Monday, January 17, 2005

First of all, do not click on the link if you care to preserve any of the element of surprise when going to see the upcoming new Star Wars film. Personally, I don't give a rat's ass about Star Wars anymore.
But I post this to rant a little about a really big pet peeve of mine. Spoilers. If you're trying to write a critique of a film or play and you indulge in spoilers, you are a poor critic and that's all there is to it. It's the hallmark of bad criticism. If you have to resort to revealing important surprises or plot points that the film depends on the audience's lack of foreknowledge to get the desired reaction, you should refrain from talking about it at all until you've acheived the intelligence and coherence of mind where you don't have to.
I've seen a lot of it in the past year with bloggers, which I understand.

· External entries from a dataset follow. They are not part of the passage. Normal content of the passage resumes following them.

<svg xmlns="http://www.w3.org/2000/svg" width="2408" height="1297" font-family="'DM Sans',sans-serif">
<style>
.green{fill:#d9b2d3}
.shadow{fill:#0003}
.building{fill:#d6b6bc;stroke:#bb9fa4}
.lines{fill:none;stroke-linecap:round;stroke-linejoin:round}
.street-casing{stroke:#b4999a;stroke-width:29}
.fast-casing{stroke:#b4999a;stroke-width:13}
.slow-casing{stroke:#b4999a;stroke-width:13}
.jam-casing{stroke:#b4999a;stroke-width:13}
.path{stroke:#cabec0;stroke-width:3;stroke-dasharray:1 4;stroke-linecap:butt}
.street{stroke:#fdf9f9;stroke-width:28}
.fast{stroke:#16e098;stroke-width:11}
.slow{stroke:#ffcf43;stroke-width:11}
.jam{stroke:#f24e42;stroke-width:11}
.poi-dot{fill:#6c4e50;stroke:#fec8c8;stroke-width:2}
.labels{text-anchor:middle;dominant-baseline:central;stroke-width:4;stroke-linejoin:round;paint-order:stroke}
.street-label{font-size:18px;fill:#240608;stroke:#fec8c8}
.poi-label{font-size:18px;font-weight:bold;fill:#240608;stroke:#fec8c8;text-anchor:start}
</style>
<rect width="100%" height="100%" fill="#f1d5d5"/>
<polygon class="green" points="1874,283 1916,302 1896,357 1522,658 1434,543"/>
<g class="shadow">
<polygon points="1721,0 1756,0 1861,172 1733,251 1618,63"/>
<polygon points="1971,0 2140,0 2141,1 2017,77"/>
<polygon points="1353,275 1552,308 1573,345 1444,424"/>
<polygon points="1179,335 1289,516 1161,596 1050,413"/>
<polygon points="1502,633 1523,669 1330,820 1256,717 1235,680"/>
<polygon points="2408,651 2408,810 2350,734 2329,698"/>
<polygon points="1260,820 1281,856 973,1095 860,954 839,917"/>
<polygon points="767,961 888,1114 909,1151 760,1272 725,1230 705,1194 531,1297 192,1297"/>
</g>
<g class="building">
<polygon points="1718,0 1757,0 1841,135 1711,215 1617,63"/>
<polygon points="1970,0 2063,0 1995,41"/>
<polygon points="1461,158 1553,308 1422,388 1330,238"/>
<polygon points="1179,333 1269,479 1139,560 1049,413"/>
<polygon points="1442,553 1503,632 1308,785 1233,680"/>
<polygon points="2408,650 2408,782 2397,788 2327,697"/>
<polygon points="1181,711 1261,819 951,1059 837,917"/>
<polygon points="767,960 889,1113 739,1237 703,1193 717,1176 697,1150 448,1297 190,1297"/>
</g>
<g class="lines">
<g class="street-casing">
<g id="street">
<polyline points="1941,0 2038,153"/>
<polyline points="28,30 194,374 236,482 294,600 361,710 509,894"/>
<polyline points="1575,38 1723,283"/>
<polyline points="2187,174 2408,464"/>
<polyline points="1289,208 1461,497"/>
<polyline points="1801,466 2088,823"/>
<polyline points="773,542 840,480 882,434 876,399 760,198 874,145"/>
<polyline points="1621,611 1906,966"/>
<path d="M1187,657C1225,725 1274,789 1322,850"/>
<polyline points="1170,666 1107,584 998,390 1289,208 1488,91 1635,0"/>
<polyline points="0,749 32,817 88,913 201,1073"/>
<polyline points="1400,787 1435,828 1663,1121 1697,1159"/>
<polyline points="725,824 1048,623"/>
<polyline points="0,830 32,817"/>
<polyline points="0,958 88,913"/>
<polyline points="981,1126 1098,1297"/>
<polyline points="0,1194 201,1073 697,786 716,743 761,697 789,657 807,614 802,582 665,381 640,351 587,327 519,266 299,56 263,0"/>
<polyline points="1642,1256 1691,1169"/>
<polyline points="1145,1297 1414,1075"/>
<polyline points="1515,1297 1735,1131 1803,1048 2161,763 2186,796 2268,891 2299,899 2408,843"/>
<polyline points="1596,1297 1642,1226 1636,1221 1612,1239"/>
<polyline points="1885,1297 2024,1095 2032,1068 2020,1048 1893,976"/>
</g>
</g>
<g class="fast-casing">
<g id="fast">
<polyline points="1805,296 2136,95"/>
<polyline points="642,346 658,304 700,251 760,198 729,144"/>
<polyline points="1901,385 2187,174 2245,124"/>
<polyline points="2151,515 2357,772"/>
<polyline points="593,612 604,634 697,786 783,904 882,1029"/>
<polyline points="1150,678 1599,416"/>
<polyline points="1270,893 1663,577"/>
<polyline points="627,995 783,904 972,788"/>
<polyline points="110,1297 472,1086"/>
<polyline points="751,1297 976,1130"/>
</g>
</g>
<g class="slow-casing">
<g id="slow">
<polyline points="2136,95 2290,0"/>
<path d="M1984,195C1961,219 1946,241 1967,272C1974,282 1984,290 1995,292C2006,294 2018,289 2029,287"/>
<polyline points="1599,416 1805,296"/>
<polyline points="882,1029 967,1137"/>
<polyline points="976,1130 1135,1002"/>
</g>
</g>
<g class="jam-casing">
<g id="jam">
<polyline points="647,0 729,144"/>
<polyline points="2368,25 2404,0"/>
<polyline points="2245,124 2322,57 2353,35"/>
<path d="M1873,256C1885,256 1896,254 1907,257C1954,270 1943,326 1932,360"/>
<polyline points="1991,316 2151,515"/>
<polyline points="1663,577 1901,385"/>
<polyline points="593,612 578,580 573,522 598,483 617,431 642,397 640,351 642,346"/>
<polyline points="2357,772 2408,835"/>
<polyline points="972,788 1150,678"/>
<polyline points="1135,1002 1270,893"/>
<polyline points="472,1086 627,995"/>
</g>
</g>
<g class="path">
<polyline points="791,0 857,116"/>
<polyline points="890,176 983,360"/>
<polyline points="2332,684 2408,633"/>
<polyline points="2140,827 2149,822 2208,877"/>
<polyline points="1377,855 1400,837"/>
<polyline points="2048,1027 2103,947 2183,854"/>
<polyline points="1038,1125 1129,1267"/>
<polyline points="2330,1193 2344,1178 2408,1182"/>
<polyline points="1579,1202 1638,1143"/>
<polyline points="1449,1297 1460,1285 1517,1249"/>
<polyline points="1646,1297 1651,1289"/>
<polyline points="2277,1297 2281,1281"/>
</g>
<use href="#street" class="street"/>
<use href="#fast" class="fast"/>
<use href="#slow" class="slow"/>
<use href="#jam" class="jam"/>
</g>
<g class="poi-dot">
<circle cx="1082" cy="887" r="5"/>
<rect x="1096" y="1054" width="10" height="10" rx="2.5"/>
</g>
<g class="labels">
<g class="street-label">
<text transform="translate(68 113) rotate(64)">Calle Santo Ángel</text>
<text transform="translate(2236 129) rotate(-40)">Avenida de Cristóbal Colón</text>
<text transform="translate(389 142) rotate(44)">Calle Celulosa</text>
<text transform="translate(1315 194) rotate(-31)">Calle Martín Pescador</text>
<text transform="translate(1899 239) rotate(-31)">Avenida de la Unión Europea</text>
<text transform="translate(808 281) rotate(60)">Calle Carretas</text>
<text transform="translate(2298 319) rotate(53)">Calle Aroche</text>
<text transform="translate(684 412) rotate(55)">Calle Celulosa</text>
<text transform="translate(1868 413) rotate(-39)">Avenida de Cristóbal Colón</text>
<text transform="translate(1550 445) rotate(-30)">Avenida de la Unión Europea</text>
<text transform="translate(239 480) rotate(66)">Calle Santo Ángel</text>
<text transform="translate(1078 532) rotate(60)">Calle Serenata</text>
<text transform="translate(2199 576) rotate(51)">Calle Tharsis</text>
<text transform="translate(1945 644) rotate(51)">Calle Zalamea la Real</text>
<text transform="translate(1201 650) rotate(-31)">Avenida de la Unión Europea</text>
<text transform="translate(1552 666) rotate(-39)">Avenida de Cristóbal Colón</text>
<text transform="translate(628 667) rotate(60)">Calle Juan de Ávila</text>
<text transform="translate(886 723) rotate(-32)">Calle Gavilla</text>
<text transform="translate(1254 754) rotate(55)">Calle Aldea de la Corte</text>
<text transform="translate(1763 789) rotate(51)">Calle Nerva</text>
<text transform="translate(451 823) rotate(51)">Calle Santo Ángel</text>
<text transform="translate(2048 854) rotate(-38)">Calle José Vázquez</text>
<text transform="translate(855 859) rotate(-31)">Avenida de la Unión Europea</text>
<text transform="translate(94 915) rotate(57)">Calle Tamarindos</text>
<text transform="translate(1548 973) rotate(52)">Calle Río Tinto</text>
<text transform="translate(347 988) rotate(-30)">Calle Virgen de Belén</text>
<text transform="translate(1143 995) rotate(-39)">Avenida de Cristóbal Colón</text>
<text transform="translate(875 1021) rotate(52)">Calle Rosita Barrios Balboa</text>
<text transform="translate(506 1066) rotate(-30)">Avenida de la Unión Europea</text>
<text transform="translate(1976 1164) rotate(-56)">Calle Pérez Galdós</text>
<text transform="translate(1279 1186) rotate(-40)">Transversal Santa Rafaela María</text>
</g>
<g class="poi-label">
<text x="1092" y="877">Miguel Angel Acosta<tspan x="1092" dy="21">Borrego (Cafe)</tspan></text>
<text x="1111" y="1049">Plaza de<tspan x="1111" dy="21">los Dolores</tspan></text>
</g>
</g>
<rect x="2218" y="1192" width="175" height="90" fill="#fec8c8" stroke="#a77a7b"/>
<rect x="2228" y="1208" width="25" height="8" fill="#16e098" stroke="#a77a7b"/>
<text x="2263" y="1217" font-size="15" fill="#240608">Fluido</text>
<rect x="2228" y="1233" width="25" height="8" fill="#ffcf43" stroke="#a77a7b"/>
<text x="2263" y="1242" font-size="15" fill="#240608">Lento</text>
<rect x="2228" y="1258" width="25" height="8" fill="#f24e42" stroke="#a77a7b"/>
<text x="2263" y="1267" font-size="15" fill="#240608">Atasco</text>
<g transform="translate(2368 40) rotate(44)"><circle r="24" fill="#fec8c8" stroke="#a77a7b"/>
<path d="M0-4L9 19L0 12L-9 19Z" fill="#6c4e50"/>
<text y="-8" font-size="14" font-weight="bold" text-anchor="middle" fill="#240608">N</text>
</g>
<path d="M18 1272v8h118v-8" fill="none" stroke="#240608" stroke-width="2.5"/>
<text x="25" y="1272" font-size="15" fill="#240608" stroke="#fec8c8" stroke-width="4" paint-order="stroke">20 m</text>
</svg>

One of my favorite writers did it on her blog with The Peacekeeper Wars and I forgave her. She isn't a dramatic critc and it's on a blog. Blogs are the place to write a big sloppy pile of the inside of your head. You still shouldn't have to use spoilers. I don't do it on my blog (and I daresay she'd rip me a new one if I did it with one of her books.) But I'd say it's forgivable because a blog is a little like having some knuckleknob at your lunch break say, "Dude, you know that guy in The Crying Game? Well.."
It happens.
But it worries me when the mainstream writing establishment, news sources, journalists which is where dramatic criticism came from decides to hire a bunch of nitwits who indulge in spoilers to keep from having to actually think a review out. I know, I'm bemoaning the dumbing down of America, the MTV uber alles, and all which intellectuals have bemoaned for, well, centuries. I just hate to see people make Alexander Woollcott spin in his grave (even though he was cremated.)
Granted, this is a dumb actor talking in an interview. But the freakin' article, in italics, warns you of the spoiler in tiny type just above twice as big, bold type where the actual spoiler occurs! Good Christ, people! America's most trusted source for ruining things for people. That's what they should call it.
I'm not usually one who tells people what they should or shouldn't do. If you've read my stuff for any length you should know that. But I'll say this. Don't be a dumbass. Don't use spoilers.